Afghanistan | Taliban carry out another public execution

The man was shot five times in front of the family of his victim at a sports stadium today.

KABUL: Taliban authorities publicly executed a convicted murderer by gunfire in a sports stadium today, officials said, the third death penalty carried out in Afghanistan in a matter of days.

The man – found guilty of a January 2022 knife murder – was executed in northern Sheberghan city on a death warrant signed by Taliban chief Hibatullah Akhundzada, a Supreme Court statement said.

The statement identified the condemned man as Nazar Muhammad and said his case “was examined very thoroughly and repeatedly”.

He was shot five times in front of the family of his victim – including women and children – as well as thousands of onlookers in the stadium, a local provincial official told AFP.

Since the Taliban’s return to power in August 2021, a handful of executions have been conducted in accordance with their government’s austere vision of Islam.

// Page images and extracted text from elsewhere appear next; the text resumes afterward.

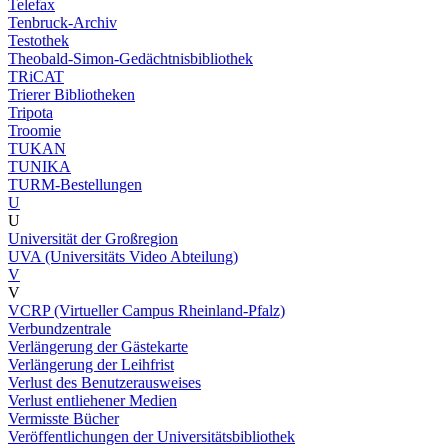
Telefax
Tenbruck-Archiv
Testothek
Theobald-Simon-Gedächtnisbibliothek
TRiCAT
Trierer Bibliotheken
Tripota
Troomie
TUKAN
TUNIKA
TURM-Bestellungen
U
U
Universität der Großregion
UVA (Universitäts Video Abteilung)
V
V
VCRP (Virtueller Campus Rheinland-Pfalz)
Verbundzentrale
Verlängerung der Gästekarte
Verlängerung der Leihfrist
Verlust des Benutzerausweises
Verlust entliehener Medien
Vermisste Bücher
Veröffentlichungen der Universitätsbibliothek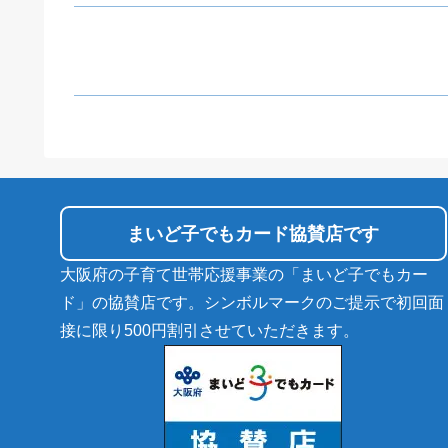
まいど子でもカード協賛店です
大阪府の子育て世帯応援事業の「まいど子でもカー
ド」の協賛店です。シンボルマークのご提示で初回面
接に限り500円割引させていただきます。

Akhundzada ordered judges in 2022 to fully implement all aspects of Islamic law – including “eye for an eye” punishments known as “qisas”.

Under the Taliban government’s interpretation of Islamic law, the provisions allow for the death penalty in retribution for the crime of murder.

Last week two other men were executed by multiple gunshots to the back in eastern Ghazni city on death warrants also signed by Akhundzada.

According to an AFP tally, there have now been five death penalties carried out since the Taliban returned.

Corporal punishments – mainly flogging – have been common, however, and employed for crimes including theft, adultery and alcohol consumption.

Amnesty International last week called the Taliban government’s death penalty policy “a gross affront to human dignity”.

“Carrying out executions in public adds to the inherent cruelty of the death penalty,” it said in a statement.

China, Iran, Saudi Arabia, Egypt and the US were respectively ranked the world’s most prolific practitioners of the death penalty in 2022, according to Amnesty International.

Law and order is central to the severe ideology of the Taliban, who emerged from the chaos of a civil war following the withdrawal of Soviet forces from Afghanistan in 1989.

In their first rule of 1996 to 2001 public executions were common.

One of the most infamous images from that era depicted the 1999 execution of a woman wearing an all-covering burqa in a Kabul stadium.

She had been accused of killing her husband.